After 9/11, the Great Recession, and now the pandemic, the Corporation’s highest fiduciary responsibility may well be to guard against catastrophes every decade: reining in spending (as in the past few years), and fighting to maintain at least the Harvard that exists today. But that is a worrisome definition of “playing offense”—for a world desperate for new ideas and breakthroughs, and for an institution designed to foster them.

• Going big. Given those caveats, it may seem obtuse to suggest that Harvard aim larger. But the 2010 governance reforms had two aims: to enhance the Corporation’s fiduciary oversight and to create space for strategic thinking. The need for the latter (especially when immediate concerns loom so large) is greater than ever—perhaps beyond any one institution acting alone.

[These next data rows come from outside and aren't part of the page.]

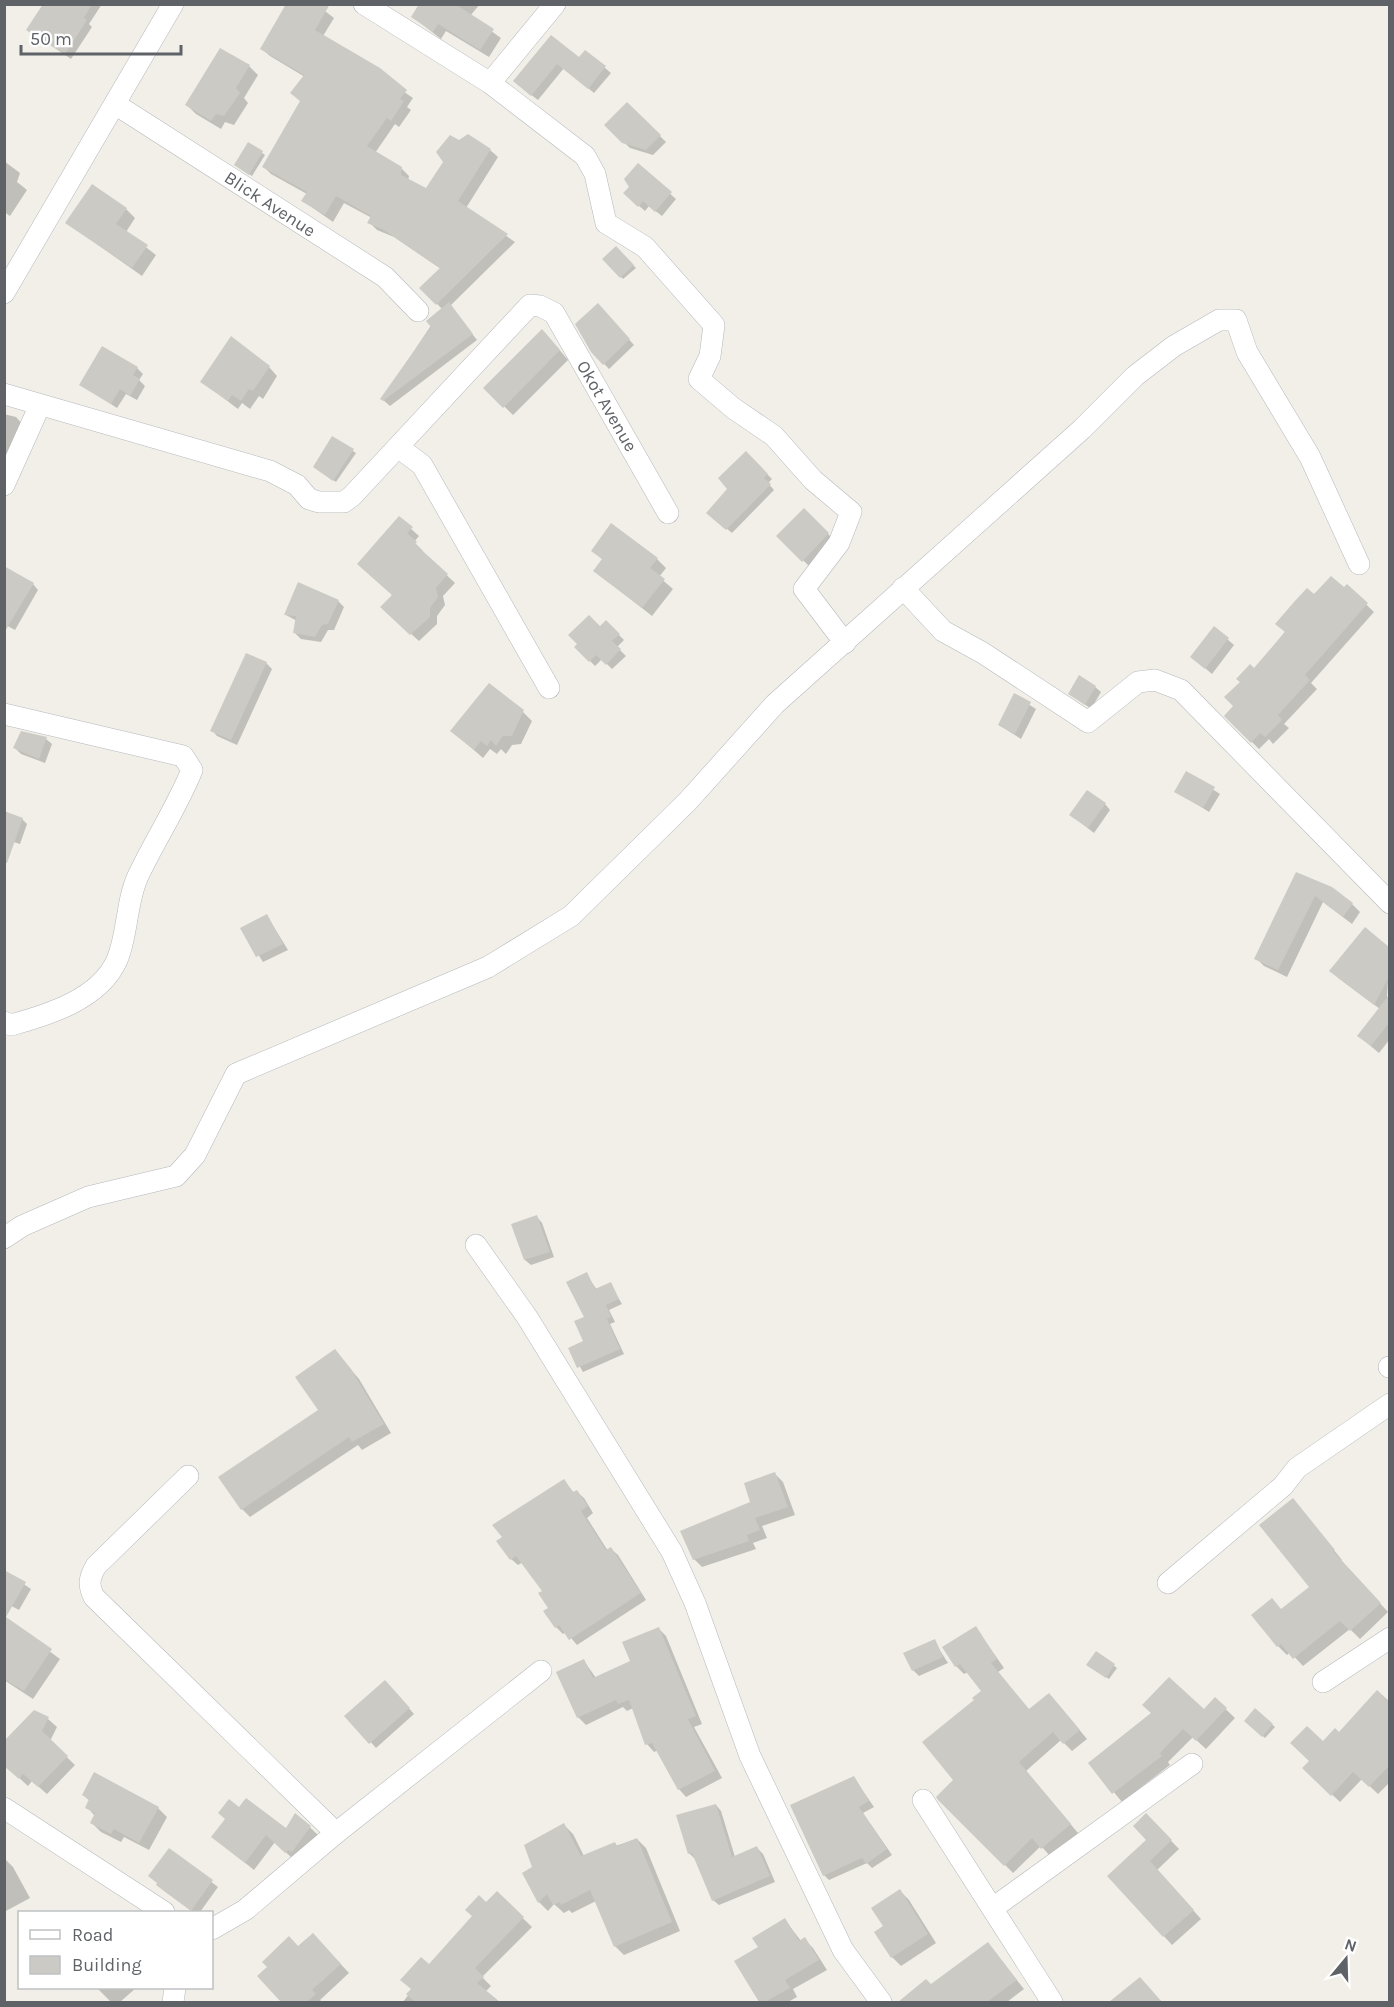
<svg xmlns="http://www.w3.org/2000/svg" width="1394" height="2007" font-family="Karla,sans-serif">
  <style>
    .shadow { fill: #0003 }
    .building { fill: #cccac5 }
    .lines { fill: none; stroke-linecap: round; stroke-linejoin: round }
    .minor-casing { stroke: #b5b8bc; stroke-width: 22 }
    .minor { stroke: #fff; stroke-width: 21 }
    .labels { text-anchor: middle; stroke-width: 4.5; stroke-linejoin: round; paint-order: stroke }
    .street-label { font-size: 18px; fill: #5f6368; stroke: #fff }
  </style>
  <rect width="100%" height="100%" fill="#f1efe8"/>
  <!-- shadow -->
  <g class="shadow">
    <path d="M45 4H102L89 24 92 27 71 59 28 30Z"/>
    <path d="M316 4 334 18 323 36 413 98 407 107 411 110 399 127 395 124 375 153 401 168 409 176 408 181 427 189 459 141 490 150 498 157 466 208 515 242 450 306 477 340 390 406 382 399 442 309 422 288 441 269 394 237 377 230 369 222 372 218 344 203 333 222 303 201 307 194 271 174 264 167 302 102 305 77 270 56 262 49Z"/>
    <path d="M421 4H480L470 16 501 38 489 57 446 31 441 39 413 17Z"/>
    <path d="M552 37 580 60 586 52 611 73 594 93 564 68 538 100 521 87Z"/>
    <path d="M249 66 258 75 244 98 248 103 234 125 225 122 221 129 196 114 187 105Z"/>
    <path d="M627 104 666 142 653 155 630 148 606 125Z"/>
    <path d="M249 144 265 155 252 176 238 167Z"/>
    <path d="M4 161 20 173 17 182 27 190 10 216 4 212Z"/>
    <path d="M638 166 676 199 662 216 649 206 645 211 631 199V188Z"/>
    <path d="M126 209 135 218 126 232 156 255 142 276 67 223Z"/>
    <path d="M616 248 636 268 623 279 604 259Z"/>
    <path d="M598 305 634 345 609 369 592 351Z"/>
    <path d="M551 340 568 360 513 415 485 388Z"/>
    <path d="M269 367 277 376 263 399 259 396 250 409 242 403 238 409 202 382Z"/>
    <path d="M137 368 143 374 139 380 145 386 137 400 126 394 117 408 81 385Z"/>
    <path d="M4 414 16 417 25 427 4 469Z"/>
    <path d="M333 438 356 453 336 482 318 469Z"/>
    <path d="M746 453 772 479 768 483 774 490 732 533 713 517Z"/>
    <path d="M804 510 834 540 809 566 778 536Z"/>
    <path d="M399 518 419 536 414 542 423 551 422 552 455 583 443 596 445 605 437 616V624L419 641 390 615Z"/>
    <path d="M593 550 657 559 666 568 659 577 673 589 652 616 595 571 603 560Z"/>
    <path d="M33 584 38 590 15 630 4 624Z"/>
    <path d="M1347 586 1374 612 1311 683 1317 689 1284 724 1289 728 1273 744 1269 739 1259 749 1226 716 1236 706 1254 670 1314 596 1344 589Z"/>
    <path d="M338 601 344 607 334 630H328L321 642 301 639 295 633 297 621 286 615Z"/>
    <path d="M606 622 624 640 617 647 626 656 612 669 602 659 595 666 576 647Z"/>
    <path d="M1214 628 1234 645 1212 674 1192 657Z"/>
    <path d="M266 663 272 669 237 745 217 736 212 730Z"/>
    <path d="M1095 687 1101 692 1091 709 1070 693Z"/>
    <path d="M1015 696 1036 709 1021 739 999 725Z"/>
    <path d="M523 712 532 721 521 744 512 745 506 754 501 749 497 754 490 749 483 758 452 731Z"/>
    <path d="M22 733 46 739 52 744 45 763 21 754 15 748Z"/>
    <path d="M1187 773 1220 794 1209 812 1176 791Z"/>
    <path d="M1105 804 1110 810 1094 833 1071 815Z"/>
    <path d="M22 819 27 824 20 844 4 839Z"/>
    <path d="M1297 874 1352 904 1360 912 1352 924 1323 902 1287 977 1264 966 1256 958Z"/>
    <path d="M267 916 288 950 263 962 242 928Z"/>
    <path d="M1365 929 1390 949 1387 997 1390 998V1039L1379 1053 1367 1043 1380 1009 1337 977Z"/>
    <path d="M537 1217 542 1223 554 1257 531 1265 525 1260 513 1225Z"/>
    <path d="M586 1274 597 1290 610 1284 622 1304 609 1310 615 1322 610 1324 624 1354 583 1372 570 1349 585 1342Z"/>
    <path d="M335 1351 359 1379 391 1433 362 1450 358 1445 250 1517 242 1509 320 1410Z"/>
    <path d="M775 1474 783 1482 795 1515 762 1526 767 1538 753 1543 756 1549 702 1567 694 1559 752 1502Z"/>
    <path d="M563 1480 574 1493 577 1492 584 1498 593 1513 587 1518 608 1551 611 1549 618 1555 646 1600 577 1645 566 1632 563 1634 556 1627 545 1611 550 1608 544 1591 523 1562 518 1565 511 1559Z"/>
    <path d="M1293 1500 1342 1560 1341 1561 1388 1612 1360 1639 1350 1629 1303 1666 1290 1652 1287 1655 1278 1646 1282 1610 1311 1587Z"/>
    <path d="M4 1571 31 1589 19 1610 4 1602Z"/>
    <path d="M4 1618 60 1659 33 1699 4 1680Z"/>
    <path d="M658 1628 666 1636 702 1724 694 1727 722 1778 686 1797 679 1789 658 1750 654 1752 647 1744 633 1708 627 1711 623 1707 586 1725 578 1717 584 1661 596 1678 632 1662Z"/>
    <path d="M976 1628 1004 1668 998 1672 1029 1711 1057 1703 1087 1739 1072 1751 1061 1740 1026 1771 1078 1833 1050 1856 1041 1846 1013 1873 938 1797 955 1781 976 1700 983 1691 968 1672 964 1674 956 1666Z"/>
    <path d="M934 1641 948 1663 919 1676 913 1670Z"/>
    <path d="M1096 1653 1117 1668 1109 1679 1091 1667Z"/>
    <path d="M390 1687 414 1714 376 1748 347 1716Z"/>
    <path d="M1377 1692 1390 1703V1782L1378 1794 1362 1779 1340 1802 1304 1768 1323 1743 1339 1734Z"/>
    <path d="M1215 1699 1235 1718 1206 1749 1193 1737 1168 1762 1170 1765 1122 1802 1090 1763 1204 1711Z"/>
    <path d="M1255 1710 1275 1727 1265 1738 1246 1721Z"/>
    <path d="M34 1712 48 1719 57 1727 50 1741 75 1765 47 1794 32 1781 28 1786 4 1764Z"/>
    <path d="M854 1778 874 1807 863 1813 892 1855 872 1868 867 1863 829 1880 824 1875Z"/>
    <path d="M83 1795 158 1808 167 1817 149 1850 124 1837 121 1842 101 1832 92 1823 95 1816 87 1807 90 1801Z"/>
    <path d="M716 1805 721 1811 735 1857 757 1848 763 1854 775 1882 719 1905 713 1900 695 1859 689 1853Z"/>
    <path d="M239 1809 286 1830 298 1816 318 1835 294 1860 275 1842 254 1870 213 1837Z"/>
    <path d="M1146 1815 1179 1849 1157 1870 1201 1919 1172 1945 1109 1876 1149 1840Z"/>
    <path d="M564 1825 573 1834 584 1856 637 1839 646 1848 680 1931 624 1955 615 1946 596 1901 572 1913 569 1910 564 1913 554 1904 548 1911 539 1902 524 1873 534 1868Z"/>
    <path d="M169 1850 218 1887 200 1912H194L163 1890Z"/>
    <path d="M4 1858 13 1867 30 1898 4 1912Z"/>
    <path d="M900 1891 909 1900 936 1943 901 1966 892 1957 885 1926Z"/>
    <path d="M497 1893 532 1927 482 1977 491 1986 485 1992 497 2002H403L429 1967Z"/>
    <path d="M785 1920 801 1941 804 1939 813 1948 827 1970 793 1989 797 1997 788 2002H761L736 1961 760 1947Z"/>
    <path d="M322 1944 349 1973 320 2000 322 2002H283L259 1976 299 1948Z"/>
    <path d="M988 1944 1024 1989 1007 2002H912L907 1997 931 1986Z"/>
    <path d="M1139 1979 1161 2002H1112Z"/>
    <path d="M97 1988H136L120 2002H111Z"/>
  </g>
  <!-- building -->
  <g class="building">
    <path d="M43 4H92L84 18 87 20 65 54 26 30Z"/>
    <path d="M286 4H330L315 30 380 68 407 90 400 99 404 101 391 121 387 118 367 146 402 167 401 175 426 188 443 162 436 152 450 135 459 140 468 134 491 149 458 201 508 234 436 305 419 288 440 268 384 230 367 223 371 216 336 196 325 215 301 201 307 192 262 167 300 101 290 93 304 75 260 49Z"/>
    <path d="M419 4H455L494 29 480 50 438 24 433 32 411 17Z"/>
    <path d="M551 35 579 57 585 50 606 66 588 89 557 64 531 96 513 81Z"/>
    <path d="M220 48 250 65 236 88 240 93 224 116 216 114 211 121 185 105Z"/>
    <path d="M627 102 661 135 646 150 622 143 604 125Z"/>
    <path d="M248 142 263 151 249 175 234 165Z"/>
    <path d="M638 163 672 192 655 212 643 201 638 207 623 193 629 187 624 179Z"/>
    <path d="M92 184 127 208 116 224 148 245 132 268 65 223Z"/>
    <path d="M616 246 634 265 620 278 602 259Z"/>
    <path d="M449 302 473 334 383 401 380 399 431 327 426 321Z"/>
    <path d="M598 303 630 339 603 365 591 352 575 324Z"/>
    <path d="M542 329 560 350 503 408 483 388Z"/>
    <path d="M231 336 270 366 253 391 249 389 241 401 232 395 228 401 200 382Z"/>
    <path d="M102 346 138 367 133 375 140 379 130 396 120 389 111 404 79 385Z"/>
    <path d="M332 436 354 449 333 481 313 467Z"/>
    <path d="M746 451 768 474 764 478 771 484 726 530 706 513 727 489 718 478Z"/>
    <path d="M804 508 829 533 802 562 776 536Z"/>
    <path d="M399 516 413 527 407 533 417 542 415 544 448 574 436 588 438 597 430 608V617L410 635 380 607 392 595 357 564Z"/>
    <path d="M611 523 658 558 650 568 665 579 642 608 593 571 602 559 591 551Z"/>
    <path d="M4 566 34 583 4 633Z"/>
    <path d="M1331 576 1344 587 1347 584 1368 603 1305 675 1310 680 1278 715 1282 720 1265 737 1260 733 1251 743 1224 716 1233 706 1224 697 1240 682 1236 679 1250 664 1254 668 1285 632 1275 624 1294 602 1307 588 1314 594Z"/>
    <path d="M298 582 339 600 328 624 322 625 315 637 293 633 296 616 284 615Z"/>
    <path d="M589 615 600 626 606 620 620 634 612 641 621 649 606 665 596 655 589 662 574 647 577 644 568 635Z"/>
    <path d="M1214 626 1229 638 1205 669 1190 657Z"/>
    <path d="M246 653 267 662 231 740 210 731Z"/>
    <path d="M1079 675 1096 686 1085 705 1068 694Z"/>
    <path d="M489 683 524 710 512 736H503L496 746 491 740 487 746 481 741 474 750 450 731Z"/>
    <path d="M1014 693 1031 702 1015 734 998 725Z"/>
    <path d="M21 731 47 737 39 759 13 748Z"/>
    <path d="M1186 771 1215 787 1203 808 1174 792Z"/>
    <path d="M1087 790 1106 803 1088 828 1069 815Z"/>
    <path d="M4 811 23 818 7 863H4Z"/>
    <path d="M1296 872 1332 887 1353 903 1343 917 1315 896 1278 970 1254 959Z"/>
    <path d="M267 914 283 944 256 957 240 928Z"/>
    <path d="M1365 927 1389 947V977L1374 1005 1329 971Z"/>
    <path d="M1389 995V1023L1371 1046 1357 1036Z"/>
    <path d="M537 1215 550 1252 524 1260 511 1224Z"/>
    <path d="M587 1272 595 1289 611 1282 619 1299 606 1305 611 1317 607 1319 620 1349 577 1368 568 1348 583 1341 574 1321 584 1317 566 1282Z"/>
    <path d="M335 1349 351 1369 384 1424 352 1442 349 1437 241 1510 218 1477 318 1410 295 1377Z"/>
    <path d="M775 1472 788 1507 755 1518 760 1530 747 1535 749 1541 693 1560 680 1531 750 1502 744 1483Z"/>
    <path d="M564 1479 573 1492 577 1490 588 1506 581 1511 606 1550 611 1547 641 1593 569 1640 559 1625 555 1628 543 1611 548 1608 538 1593 542 1591 516 1556 510 1560 496 1541 502 1537 492 1525Z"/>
    <path d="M1293 1498 1335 1550 1333 1551 1381 1603 1350 1631 1340 1621 1293 1659 1281 1644 1277 1647 1251 1615 1272 1598 1281 1609 1309 1587 1259 1525Z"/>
    <path d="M4 1570 26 1582 6 1617 52 1649 24 1691 4 1679Z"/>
    <path d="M976 1626 997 1659 991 1663 1029 1709 1049 1693 1080 1730 1063 1744 1053 1732 1019 1762 1071 1824 1041 1849 1032 1838 1004 1866 938 1800 936 1797 953 1780 922 1742 974 1700 972 1698 981 1691 960 1664 955 1667 942 1647Z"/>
    <path d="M659 1627 696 1716 688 1719 715 1771 678 1790 652 1743 645 1745 629 1700 618 1704 616 1700 577 1718 556 1672 584 1659 593 1678 630 1661 622 1642Z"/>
    <path d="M935 1639 943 1657 912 1671 903 1653Z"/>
    <path d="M1096 1651 1115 1664 1106 1678 1086 1665Z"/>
    <path d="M1169 1677 1204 1709 1215 1697 1227 1708 1196 1741 1183 1729 1160 1753 1162 1756 1112 1794 1088 1763 1151 1713 1142 1705Z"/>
    <path d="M385 1680 410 1708 369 1744 344 1716Z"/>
    <path d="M1377 1690 1389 1701V1766L1369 1787 1353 1772 1331 1796 1302 1768 1309 1761 1290 1743 1307 1726 1323 1741 1335 1728 1339 1732Z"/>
    <path d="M1255 1708 1273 1724 1262 1737 1244 1721Z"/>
    <path d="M34 1710 49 1717 42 1731 68 1756 38 1787 23 1774 19 1779 4 1766V1741Z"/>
    <path d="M94 1772 159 1807 139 1843 114 1829 111 1834 90 1823 95 1813 85 1808 89 1799 82 1795Z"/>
    <path d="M854 1776 869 1801 859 1807 887 1849 866 1864 862 1858 823 1876 790 1805Z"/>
    <path d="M246 1798 286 1828 295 1813 311 1826 292 1852 288 1850 285 1853 266 1835 245 1863 211 1837 225 1819 218 1813 229 1799 239 1807Z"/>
    <path d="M716 1804 732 1857 757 1846 770 1876 712 1901 692 1853 688 1854 676 1815Z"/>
    <path d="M1146 1813 1172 1840 1150 1861 1194 1910 1163 1937 1107 1876 1146 1840 1133 1826Z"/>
    <path d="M564 1823 581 1856 615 1842 617 1846 637 1838 672 1922 614 1947 590 1890 561 1905 560 1902 553 1905 547 1894 538 1903 522 1873 532 1867 524 1845Z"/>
    <path d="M169 1848 213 1880 191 1911 156 1885 157 1883 148 1876Z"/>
    <path d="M900 1889 928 1934 891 1958 874 1932 883 1926 871 1908Z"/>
    <path d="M497 1891 524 1917 475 1968 484 1977 477 1983 500 2002H415L406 1994 411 1989 400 1980 421 1957 429 1964 472 1916 465 1910 479 1895 486 1902Z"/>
    <path d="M785 1918 799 1941 805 1937 819 1960 785 1980 790 1988 765 2002H759L734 1961 758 1947 752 1938Z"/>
    <path d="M313 1933 341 1964 312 1990 316 1994 307 2002H281L257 1976 267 1967 262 1962 289 1936 298 1946Z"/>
    <path d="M988 1942 1017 1980 987 2002H898L926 1979 931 1984Z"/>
    <path d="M1140 1977 1162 2002H1109Z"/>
  </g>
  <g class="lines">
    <!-- minor casing -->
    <g class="minor-casing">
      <g id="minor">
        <path d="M364 4 490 83 585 156 595 174 606 223 645 247 714 325 710 356 699 379 733 408 774 436 813 480 851 512 839 543 804 589 845 643"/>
        <path d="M490 83 555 4"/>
        <path d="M115 104 385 277 418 311"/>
        <path d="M4 293 173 4"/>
        <path d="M4 394 270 471 297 485 309 499 319 502H344L352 496 530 305 540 306 554 313 668 513"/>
        <path d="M398 447 422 465 549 688"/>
        <path d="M4 485 40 405"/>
        <path d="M903 588 943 631 983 653 1088 722 1138 682 1155 680 1181 690 1390 903"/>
        <path d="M4 714 183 756 192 770C177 807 155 840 138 876 126 902 128 934 117 960 100 999 48 1015 11 1025L4 1022"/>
        <path d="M4 1238 22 1226 88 1197 176 1176 195 1155 236 1074 488 967 571 916 688 801 775 704 1082 429 1135 376 1174 346 1219 320H1236L1247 352 1310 457 1359 564"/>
        <path d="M476 1245 527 1317 672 1552 695 1603 750 1756 843 1950 881 2002"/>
        <path d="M1389 1367H1390"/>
        <path d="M188 1476 96 1566C89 1578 88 1585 94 1597L336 1833 245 1910 212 1929"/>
        <path d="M1168 1583 1283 1486 1297 1468 1390 1404"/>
        <path d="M1323 1682 1390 1638"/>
        <path d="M923 1800 1052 2002"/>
        <path d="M4 1808 164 1912"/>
        <path d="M336 1833 541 1671"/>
        <path d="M993 1908 1192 1764"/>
        <path d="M173 2002 175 1988"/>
      </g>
    </g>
    <!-- minor -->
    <use href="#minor" class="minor"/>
  </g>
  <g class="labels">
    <!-- street labels -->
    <g class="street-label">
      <text transform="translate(270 204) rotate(33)" y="6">Blick Avenue</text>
      <text transform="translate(607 406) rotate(60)" y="6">Okot Avenue</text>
    </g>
  </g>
  <!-- border -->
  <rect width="1394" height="2007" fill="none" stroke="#5f6368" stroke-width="12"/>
  <!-- legend -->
  <rect x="18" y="1911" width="195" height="78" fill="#ffffff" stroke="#bfc1c3" stroke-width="1.5"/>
  <rect x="30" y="1930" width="30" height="9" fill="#ffffff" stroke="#bfc1c3" stroke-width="1.5"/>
  <text x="72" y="1941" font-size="18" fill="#5f6368">Road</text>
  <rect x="30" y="1956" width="30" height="18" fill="#cccac5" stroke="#bfc1c3" stroke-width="1.5"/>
  <text x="72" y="1971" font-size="18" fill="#5f6368">Building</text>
  <!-- north arrow -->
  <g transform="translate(1346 1959) rotate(19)" stroke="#ffffff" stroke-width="4.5" paint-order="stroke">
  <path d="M0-4.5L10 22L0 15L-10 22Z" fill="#5f6368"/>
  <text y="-9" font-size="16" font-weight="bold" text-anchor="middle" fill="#5f6368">N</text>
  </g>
  <!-- scale -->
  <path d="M21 45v9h160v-9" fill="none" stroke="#5f6368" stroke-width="3"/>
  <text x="30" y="45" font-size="18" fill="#5f6368" stroke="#ffffff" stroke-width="4.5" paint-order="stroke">50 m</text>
</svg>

As noted, even in a benign economic decade, FAS had trouble expanding. Bacow, while fully attentive to Harvard, has also been generous in talking about all of higher education. He champions partnerships with peers like MIT and Boston University on matters ranging from faculty or graduate-student housing to quantum-science research. And he constantly emphasizes the importance of the local biomedical/biotechnology ecosystem of universities, hospitals, research institutes, and private enterprises—productive collaborators in attacking COVID-19.

With many schools’ return to residential teaching and research delayed, Harvard will feel the pain—but large public and smaller private schools may be crippled. If foreign students cannot enroll, the challenges multiply. This applies across higher education, at a time when its services are essential.

So perhaps now the highest priority for Harvard is not playing offense, but extending the notion of partnership to like institutions in Greater Boston—beyond single-purpose entities such as the Broad Institute (the Harvard-MIT genomics-research shop). All nearby universities will struggle to fulfill their core missions: hiring faculty; maintaining laboratories and libraries; investing in remote and online learning; and straining to advance as they refit for a new era of constraint. The core mission will be squeezed across the board.

From its hard-won position of relative financial strength and continuing academic prowess, the University is uniquely placed to be a foresighted academic partner and collaborator: advancing Boston not just as a biotech center, but as a higher-education mecca. (One thinks of the collaboration among the University of Massachusetts, Amherst and nearby colleges.) If Harvard were to encourage such a research-university-level cluster, it might usefully inspire similar clusters elsewhere.

The University has survived a sometimes-punishing start to this millennium. Today, much of higher education may not. To continue to survive, and to create that “capacity” to thrive on society’s behalf, might mean moving beyond leading any one institution to win “on the uphill.” During the past decade, Harvard improved its governance and financial management to good effect. Now it has been presented with an opportunity—even an imperative—to see if it can perform at an equally high level strategically, to advance teaching and discovery as a whole, in a fraught era.